I am D.H. Vinci. I created this website to showcase my project, art, and passion for the original series Kitsunix the animated series. From an early age, I started off as a writer. From middle school to High school, my first piece of work was Poetry. By the time I finished high school at Providence St Mel in Chicago, thanks to Link Unlimited which helped in all areas of my academic and personal growth, I had completed a book of poems total 64 and for some enjoyable reason, most of my poems rhymed.
Knox College was where I really started to shine as despite being an introverted shy young man, I was able to make friends, hone my love for creative writing as a minor (with English as my Major), traveled abroad to Dublin Ireland for 10 weeks, and took a 4-day mini vacation to Rome, Italy. I’ll tell the story of how I got lost in Rome another day and have it linked from this page so stay tuned. It was also in College that I developed an original short story called, How the Fox Got Its Color (Really important for later).
It was the last rhyming piece I made as a farewell to my years of writing poetry. After college, I became a study-abroad ambassador and tried to think of what I wanted to do going forward. Like most people, I grew up watching Disney, and fell in love with the movie Aladdin, and more specifically the Genie (Rest in Peace Robert Williams). So I made the personal decision to go to Graduate School so I could become a Screenwriter. I felt it was my dream to make stories that would come to life on the big screen.
Since I didn’t know anything about the film and entertainment industry, I took a 10-week screenwriting course with Paul Peditto at the Chicago Filmmaker’s program. There, I transformed my original short story, How the Fox Got Its Color, into my very first original Screenplay. I was so happy and so proud because after applying to DePaul University in downtown Chicago, using this as part of my application process, I was accepted.
I spent 2 years learning the ins and outs of crafting a screenplay, how to master storytelling, how to give care to characters, how screenwriters work in the industry, and so much more. With special help from Christopher Parish, who helped me on an independent project of an original screenplay, and Scott Myers, who gave me extra attention to really delve into my work, I’d grown a nice portfolio of work to show off and I couldn’t be happier with this program.
In my final year of DePaul University, I enrolled in another 10-week program where I and my small class would live in Los Angeles California. We’d have apartments, courses, classes, pitch sessions, unpaid internships, and tours around Hollywood’s famous landmarks and studios like Warner Bros, Universal Studios, Disney Park, etc… I was fortunate to meet two very important people while I was there. My cousin Paris Dean who had her own business and allowed me to work with her all across Los Angeles, and an anonymous worker and alumni of DePaul who works at and gave me a tour of Dreamworks Studios.
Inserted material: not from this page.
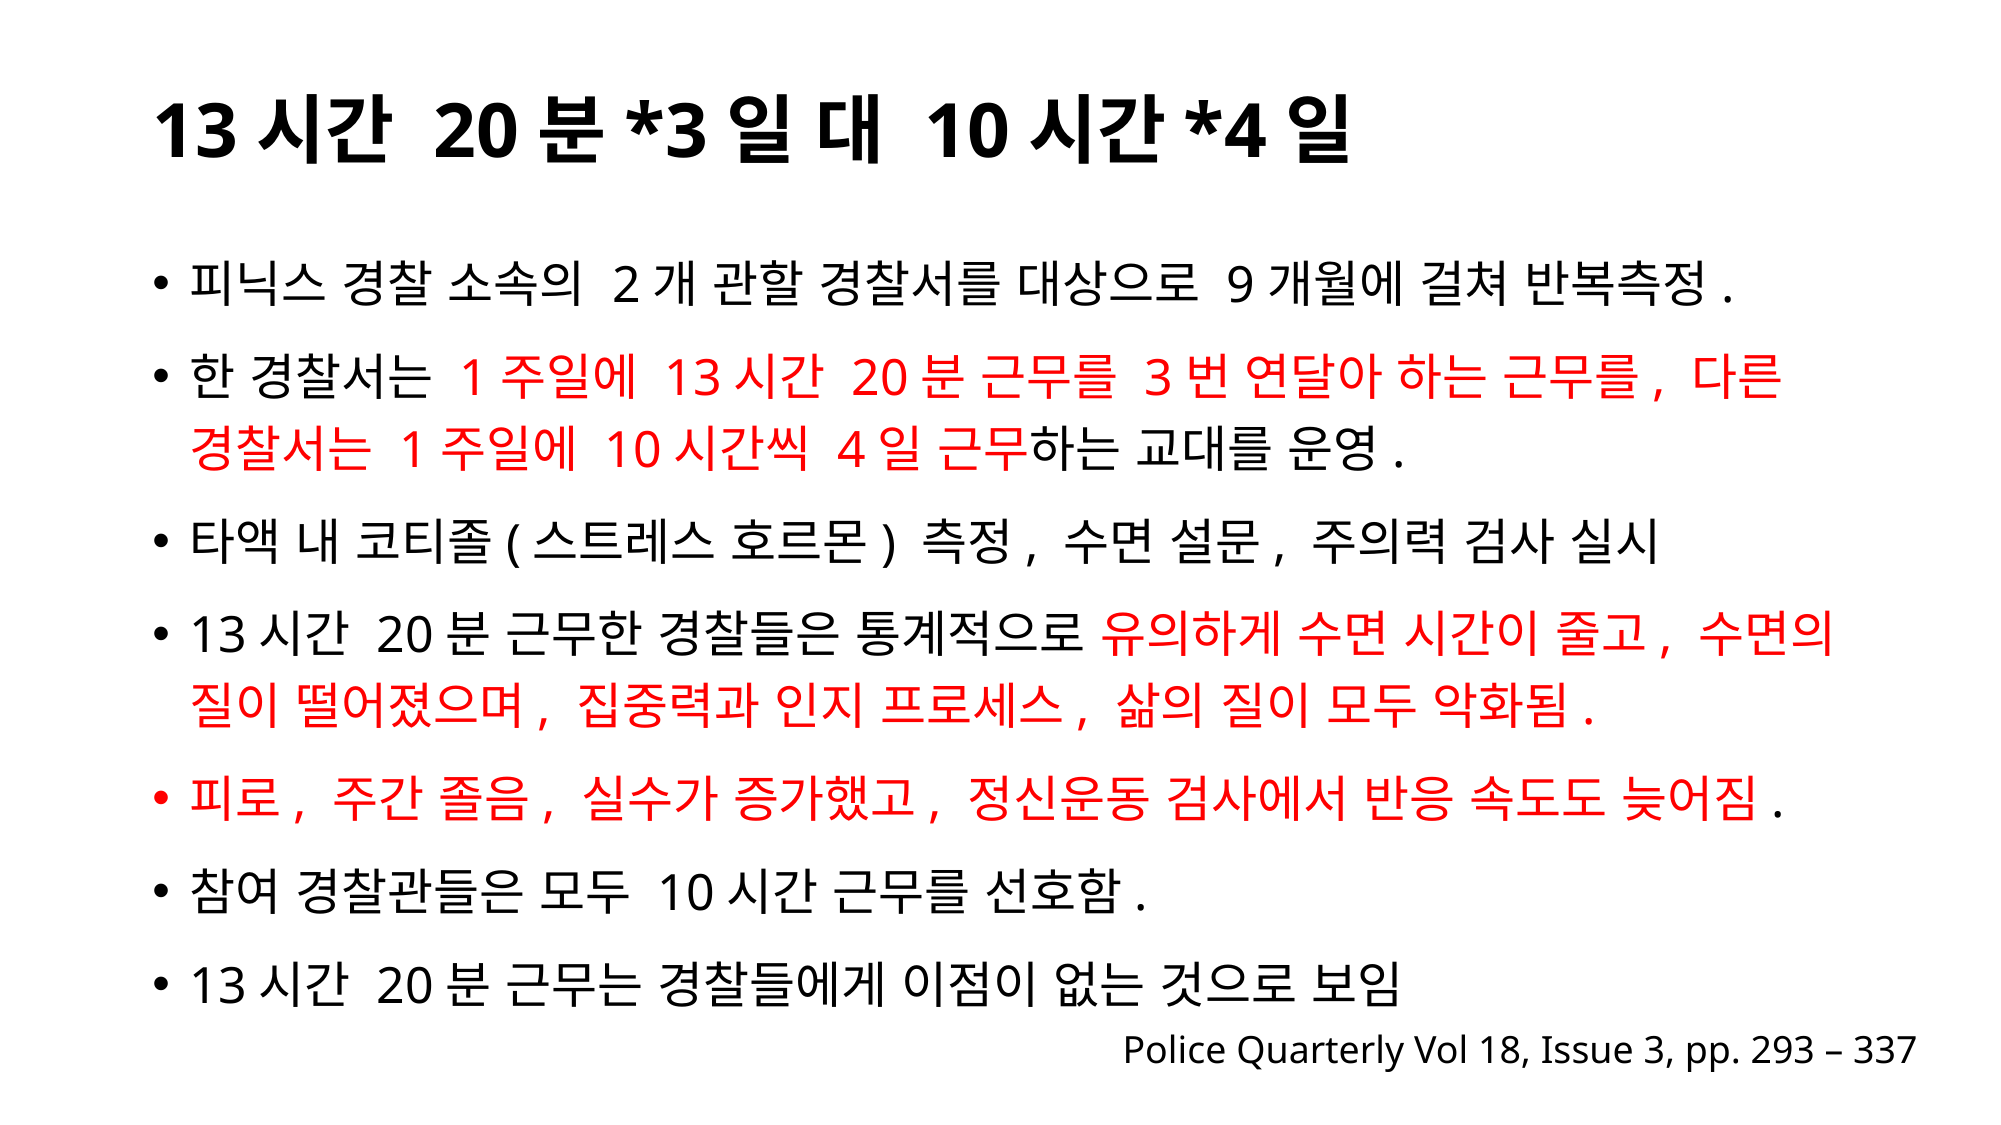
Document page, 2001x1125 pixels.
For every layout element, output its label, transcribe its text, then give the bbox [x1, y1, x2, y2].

It was towards the end of the program, however, that I had a huge realization, I wasn’t going to cut it in Los Angeles without a plan, and I hadn’t crafted one. Everything was expensive in L.A. (3X more than Chicago), public transportation wasn’t great, I had no car, I’d had to get a day job to pay bills, a night job networking, and a weekend job trying to focus on my craft to pitch to companies just so I could get my foot in the door. If I was lucky, I’d land a paying gig but the number of unpaid internship work was already competitive.
Then I learned two things that would change my mind about working in the industry, or at least L.A to start. First, writers usually have 10 projects they’re working on to pitch to any company they could… I only had 1-3 I wanted to focus on. Second, even if I pitch my work to a company if they accept it, they have all the control. I would need to fight tooth and nail to make sure I got credit or paid for my work, and if they eventually never do anything with it, it would be put on the shelves indefinitely. By law, I would not be able to do anything with the content I made that they now own unless I get thousands of dollars to pay them for the rights back.
While this is standard practice in the industry, it hurt knowing that I wouldn’t have control of the work I brought to life and the only thing I’d be asked was ‘Okay, what else do you have? What’s next.’ It especially hit hard when an established showrunner Olan Rogers, creator of the show Final Space, had his animated series canceled after 3 seasons due to the company’s orders. After months of research, he was allowed to conclude his series not by animation, but by doing a very large comic. Bless his lawyer for finding this out. And nowadays, so many animated shows have been discontinued and will never see the light of day.
So, I decided to go my own route. I wanted to travel again, not be tied to one city for most of my life working so hard, I wanted to eliminate my student loans as I don’t regret going to Grad School due to the people I’ve met and experiences I’ve had, and I wanted to make my own animated web series, even if it takes me the rest of my life because I know it will make me happy. So, I created this website, I resurfaced all my college content for story crafting, I self-taught myself 3D animation, and thanks to software programs like Final Draft 12, Blender 3D, and Reallusion’s Character Creator 4 and Iclone8 software, I am on my way to creating an animated web series that no one can take away from me.
I’m currently working full-time remotely and working on a business that’ll allow me to travel, pay back my loans, and self-fund my projects and I can’t wait to share with everyone what I have in store.